The main problem of the Nigerian system seems like is not only the massive and pervasive incompetence of the leadership, rather the mass diversity of the country. Nigeria has over 250 different ethnic groups within its borders, three of which are the most dominant politically. Between these three, there is much strife, especially in the higher offices of the government. This strife predates even the early independent Nigeria, for it goes back to before even colonial rule. The only way it seems like to fix this problem is to perhaps de-centralize the government and let the different ethnic regions govern themselves. This rings even truer now, since the Hausa-Fulani ethnic group, a Muslim constituency, decided to institute the Shari’a body of law, one that follows the strict guidelines of the Qaran, the Muslim holy book. It is difficult if not impossible to maintain the state when there are so many different and warring ethnicities living inside of it. A look into recent European history explains this point perfectly. The country of Yugoslavia is a perfect parallel to Nigeria of today, including it religious makeup. A country like that could not have stayed together if it was not for external forces, like the Soviet Union, keeping it together.

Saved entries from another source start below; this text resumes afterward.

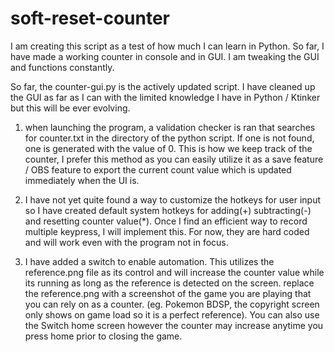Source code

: # soft-reset-counter
I am creating this script as a test of how much I can learn in Python. So far, I have made a working counter in console and in GUI. I am tweaking the GUI and functions constantly.

So far, the counter-gui.py is the actively updated script. I have cleaned up the GUI as far as I can with the limited knowledge I have in Python / Ktinker but this will be ever evolving.

1. when launching the program, a validation checker is ran that searches for counter.txt in the directory of the python script. If one is not found, one is generated with the value of 0. This is how we keep track of the counter, I prefer this method as you can easily utilize it as a save feature /  OBS feature to export the current count value which is updated immediately when the UI is.

2. I have not yet quite found a way to customize the hotkeys for user input so I have created default system hotkeys for adding(+) subtracting(-) and resetting counter value(*). Once I find an efficient way to record multiple keypress, I will implement this. For now, they are hard coded and will work even with the program not in focus.

3. I have added a switch to enable automation. This utilizes the reference.png file as its control and will increase the counter value while its running as long as the reference is detected on the screen. replace the reference.png with a screenshot of the game you are playing that you can rely on as a counter. (eg. Pokemon BDSP, the copyright screen only shows on game load so it is a perfect reference). You can also use the Switch home screen however the counter may increase anytime you press home prior to closing the game.
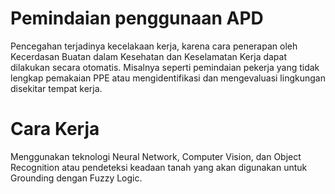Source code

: # Pemindaian penggunaan APD
Pencegahan terjadinya kecelakaan kerja, karena cara penerapan oleh Kecerdasan Buatan dalam Kesehatan dan Keselamatan Kerja dapat dilakukan secara otomatis. Misalnya seperti pemindaian pekerja yang tidak lengkap pemakaian PPE atau mengidentifikasi dan mengevaluasi lingkungan disekitar tempat kerja. 
# Cara Kerja
Menggunakan teknologi Neural Network, Computer Vision, dan Object Recognition atau pendeteksi keadaan tanah yang akan digunakan untuk Grounding dengan Fuzzy Logic.
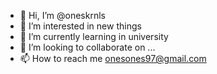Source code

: - 👋 Hi, I’m @oneskrnls
- 👀 I’m interested in new things
- 🌱 I’m currently learning in university
- 💞️ I’m looking to collaborate on ...
- 📫 How to reach me onesones97@gmail.com

<!---
oneskrnls/oneskrnls is a ✨ special ✨ repository because its `README.md` (this file) appears on your GitHub profile.
You can click the Preview link to take a look at your changes.
--->
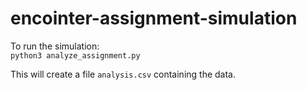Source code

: # encointer-assignment-simulation

To run the simulation:  
`python3 analyze_assignment.py`

This will create a file `analysis.csv` containing the data.
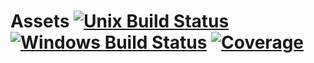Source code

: # Assets [![Unix Build Status][travis-badge]][travis] [![Windows Build Status][appveyor-badge]][appveyor] [![Coverage][coveralls-badge]][coveralls]

[appveyor]:        https://ci.appveyor.com/project/borodean/assets
[appveyor-badge]:  https://img.shields.io/appveyor/ci/borodean/assets.svg?label=windows
[coveralls]:       https://coveralls.io/github/borodean/assets
[coveralls-badge]: https://img.shields.io/coveralls/borodean/assets.svg
[travis]:          https://travis-ci.org/borodean/assets
[travis-badge]:    https://img.shields.io/travis/borodean/assets.svg?label=unix
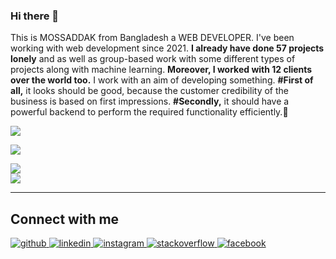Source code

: ### Hi there 👋 
This is MOSSADDAK from Bangladesh a WEB DEVELOPER. I've been working with web development since 2021. <b>I already have done 57 projects lonely</b> and as well as group-based work with some different types of projects along with machine learning. <b>Moreover, I worked with 12 clients over the world too.</b> I work with an aim of developing something. <b>#First of all,</b> it looks should be good, because the customer credibility of the business is based on first impressions. <b>#Secondly,</b> it should have a powerful backend to perform the required functionality efficiently.🌱 
 
[![](https://visitcount.itsvg.in/api?id=mossaddak&icon=0&color=0)](https://visitcount.itsvg.in)


![](https://github-readme-stats.vercel.app/api/top-langs/?username=mossaddak&theme=radical&hide_border=true&include_all_commits=true&count_private=true&layout=compact)



 

![](https://github-readme-stats.vercel.app/api?username=mossaddak&theme=radical&hide_border=true&include_all_commits=true&count_private=true)<br/>
![](https://github-readme-streak-stats.herokuapp.com/?user=mossaddak&theme=radical&hide_border=true)<br/>

---

## Connect with me  
<div align="">
<a href="https://github.com/mossaddak" target="_blank">
<img src=https://img.shields.io/badge/github-%2324292e.svg?&style=for-the-badge&logo=github&logoColor=white alt=github style="margin-bottom: 5px;" />
</a>
<a href="https://linkedin.com/in/mossaddak-sium-a71970182" target="_blank">
<img src=https://img.shields.io/badge/linkedin-%231E77B5.svg?&style=for-the-badge&logo=linkedin&logoColor=white alt=linkedin style="margin-bottom: 5px;" />
</a>
<a href="https://instagram.com/mossaddaksium" target="_blank">
<img src=https://img.shields.io/badge/instagram-%23000000.svg?&style=for-the-badge&logo=instagram&logoColor=white alt=instagram style="margin-bottom: 5px;" />
</a>
<a href="https://stackoverflow.com/users/18326398/mossaddak" target="_blank">
<img src=https://img.shields.io/badge/stackoverflow-%23F28032.svg?&style=for-the-badge&logo=stackoverflow&logoColor=white alt=stackoverflow style="margin-bottom: 5px;" />
</a>
<a href="https://www.facebook.com/profile.php?id=100025125812108" target="_blank">
<img src=https://img.shields.io/badge/facebook-%232E87FB.svg?&style=for-the-badge&logo=facebook&logoColor=white alt=facebook style="margin-bottom: 5px;" />
</a>  
</div>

However, there is still hope. With the recent moving of the capital from Lagos, a city deep inside of the Yoruba region, to Abuja, a city in the central, unaffiliated, belt in Nigeria, the current government showed great desire to keep the country as one, a collection of ethnicities that work together, instead of against each other. Another great step to success is the election of a Yoruba native to the position of President, once unheard of, and now a reality. Even though much stands in the way of the Yoruba people from becoming political contenders, there are great strides to alleviate that. As internal strife subsides, and as institutional prejudice goes away because of more enfranchised people in the population, and more Yoruba people holding government posts, the future of Yoruba looks less murky and more positive than it did 10 years ago. Still, steps must be taken to preserve this careful balance, and to ensure that the future generations have something great to emulate.